The anomalies I test includes:
- Path offset (to up/right/left/down) by 50 pixels
- Path offset (to up/right/left/down) by 5 pixels
- Rotation center moved from (50, 50) to (250, 250)
- Rotation radius increased from 100 to 105
- Reverse the rotation direction
- Fix the circle to (50, 50)
And… Grid cells dominated ScalarEncoder. Some times ScalarEncoders can’t even detect the anomaly. The following table shows the average anomaly score among 2000 steps that HTM generates when encountering different anomalies.
Scalar Encoder | Grid Cells | |
---|---|---|
Normal | 0.00422116 | 0.0645078 |
Shift 5 px | 0.00683655 | 0.379953 |
Shift 50 px | 0.115336 | 0.943195 |
Revolve at (200, 200) | 0.749588 | 0.996648 |
Radius at 105 | 0.0086827 | 0.634852 |
Reverse direction | 0.0170673 | 0.828555 |
Fixed at (50, 50) | 0.0005 | 1 |
Immunity to Catastrophic Forgetting
I don’t see this being discussed much in the forum. HTM is very resistant to catastrophic forgetting.
Catastrophic forgetting is a phenomenon where ML algorithms (mostly Neural Networks today) will totally forget what it had learned when training on new data that does not contain patterns of the previous data.
For amusement I trained HTM on the normal path till a low anomaly score. Than train HTM when the circle revolves around (250, 250) till a low anomaly score. When I set the circle back to it’s original orbit. HTM immediately recognized the pattern. Although giving a anomaly score of ~0.3 instead of ~0.05.
After further training to reduce the anomaly score. I set the circle orbiting around (250, 250) again. This time HTM fully recognized the path and gives a low score of ~0.05. Good job HTM!
Further analysis
I’m curious that weather if HTM is relying on any context (higher order memory) to predict the next state. Since each location has a unique representation, first order memory should be enough to learn all the sequences. So I limited the TM to only have 1 cell in each column.

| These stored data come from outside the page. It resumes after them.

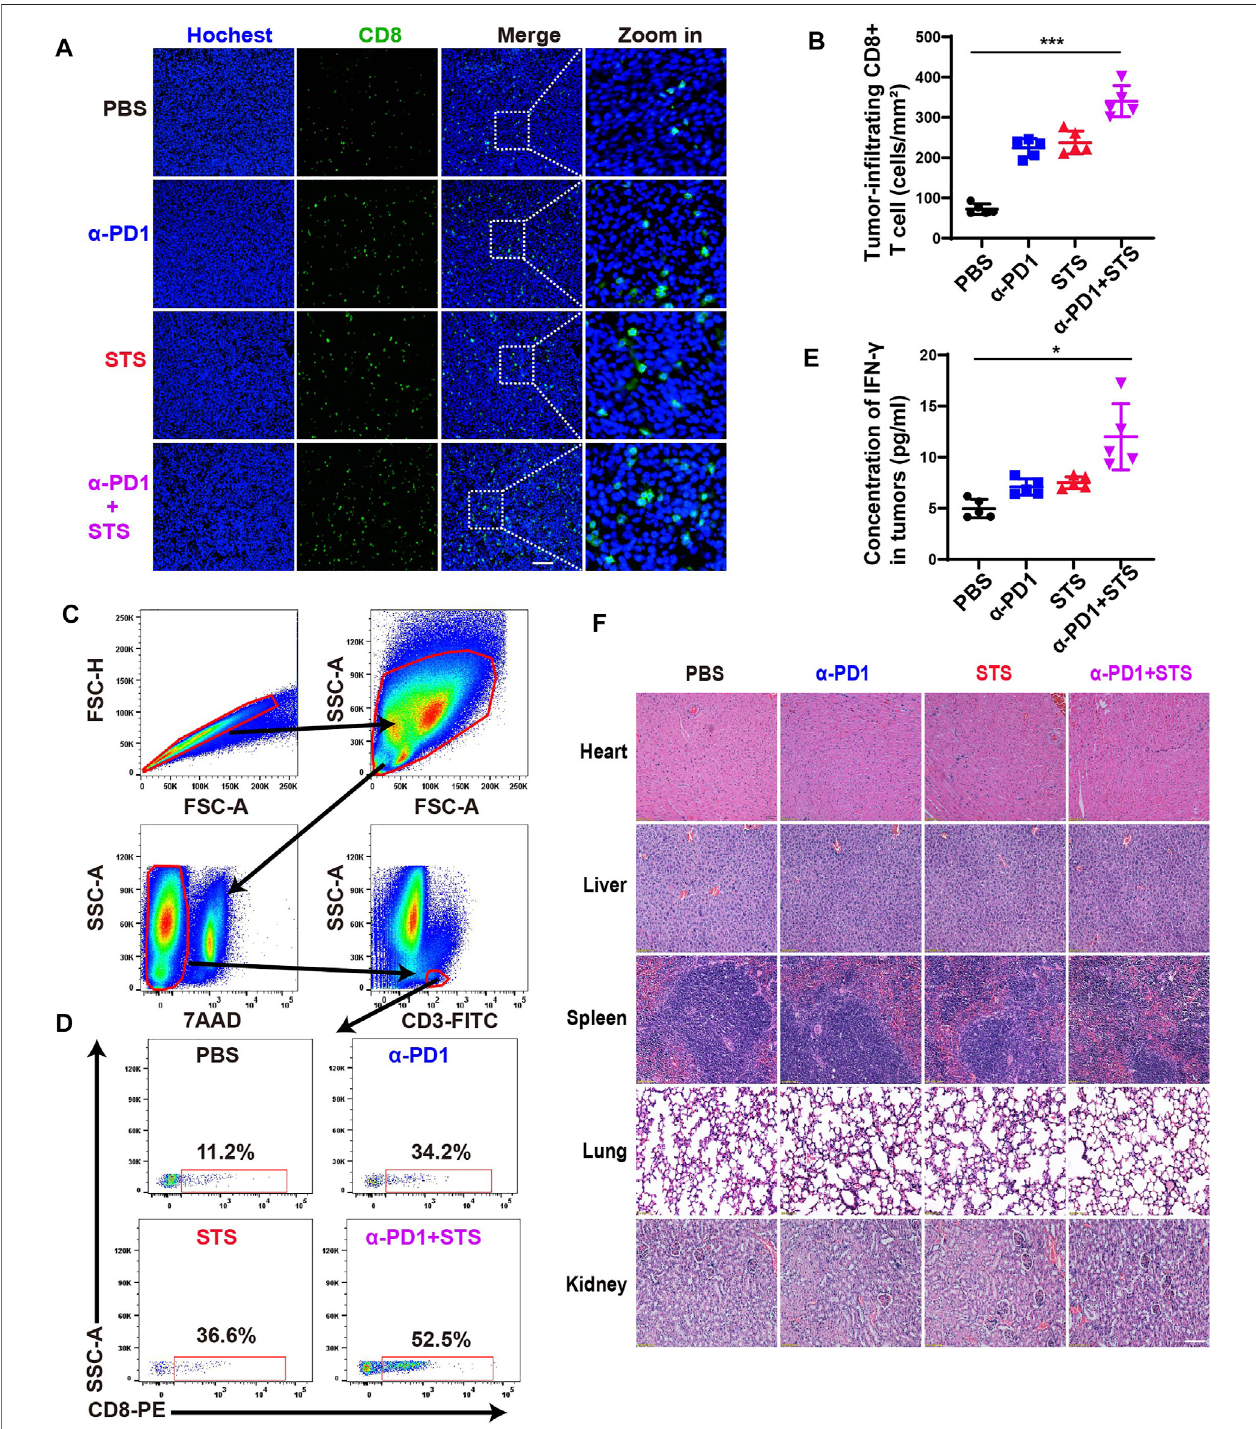
FIGURE 5 | STS improved the therapeutic effect of anti-PD1 by increasing the number of CD8 + T cells and the concentration of IFN- γ in tumors. (A) Immuno fl uorescence analysis of tumor-in fi ltrating CD8+ T cells after therapy. Scale bar: 100 μ m. (B) Statistical analysis of the number of CD8+ T cells in each group under a microscope at 200x magni fi cation. (C,D) The percentage of CD8+ T lymphocytes in all CD3+ T cells in tumors after therapy. (E) The concentration of IFN- γ in tumortissues.ItwasdetectedbyELISA. (F) Hematoxylinandeosin(H&E)stainingofthemainorgansofmice.Scalebar:100 μ m.Statisticaldataarerepresentedas the mean ± SD. * p < 0.05 and *** p < 0.001 analyzed by ANOVA.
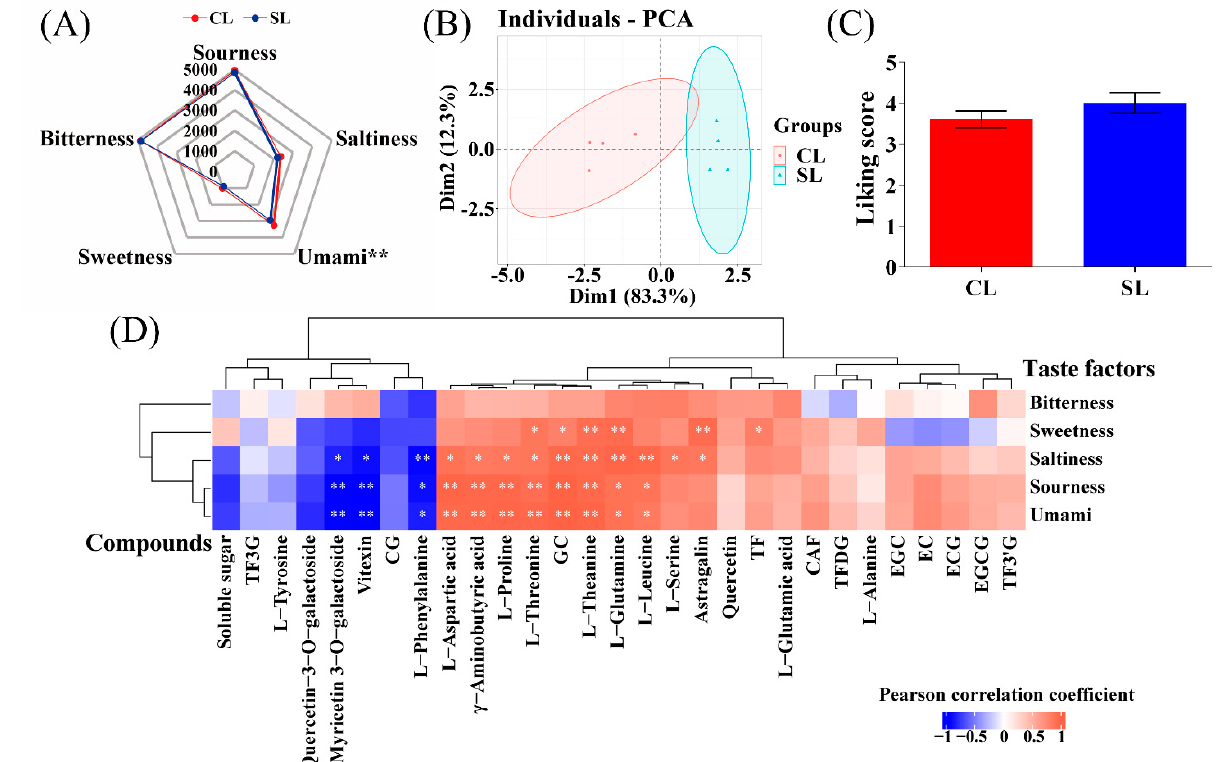
Figure 4. Analysis of the taste of oolong tea. ( A ) Radar map of electronic tongue dataset. ( B ) Principal component analysis (PCA) score chart of taste factor response value. ( C ) Sensory evaluation. ( D ) Heatmap of the correlation between the content of taste components and the response values of taste factors of the electronic tongue (CL, combined leaf; SL, separated leaf; **, p < 0.01; *, p < 0.05).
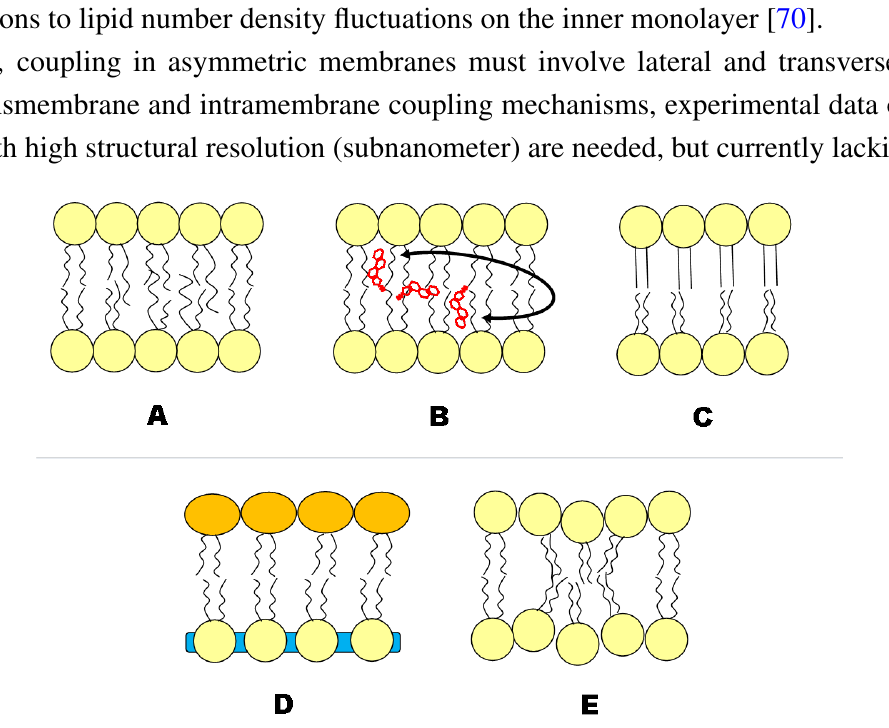
Putative transbilayer coupling mechanisms in asymmetric lipid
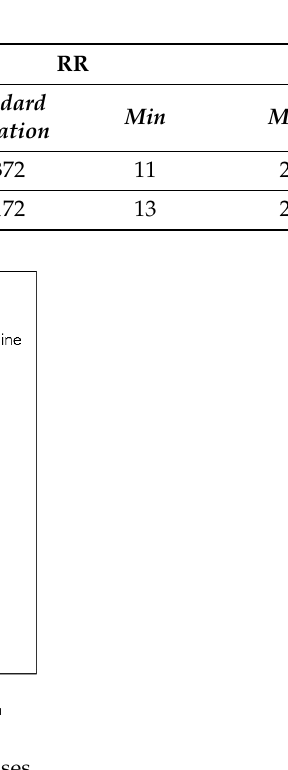
--- Table 8. HRs of different age-groups in different temporal phases under the 24 °C condition. Initial Stage Cold Exposure 10 Min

And… HTM still learns the pattern. Although the SDR density TemporalMemory generated that achieved the same anomaly score increased from 17% to 21%. (Both pretty dense.)
The code
The source is available here on GitHub. Well… the code is very messy for now. I’ll spend some time to clean it up in the future.
HTMPath
is a GUI application with visualizations of the HTM model and other info.
These are the controls.
- w - move orbit up 5 pixels
- a - move orbit left 5 pixels
- s - move orbit down 5 pixels
- d - move orbit right 5 pixels
- up - move orbit up 50 pixels
- down - move orbit left 50 pixels
- left - move orbit down 50 pixels
- right - move orbit right 50 pixels
- o - move orbit center to (250, 250)
- l - set orbit radius from 100 to 105
- f - fast forward
- p - slow motion (limit to 10 FPS)
- c - lock the circle at (50, 50)
- Left Shift - Force learning (Learning is disabled when orbit is altered)
- n - Force disable learning
- t - reverse orbit direction
bench
is a CLI tool for generating test results as fast as possible. Change GridCellEncoder2D
to LocEncoder2D
in bench.cpp to switch between Grid Cells and Scalar Encoders.3
I think that’s enough for today, Hope someone find this helpful.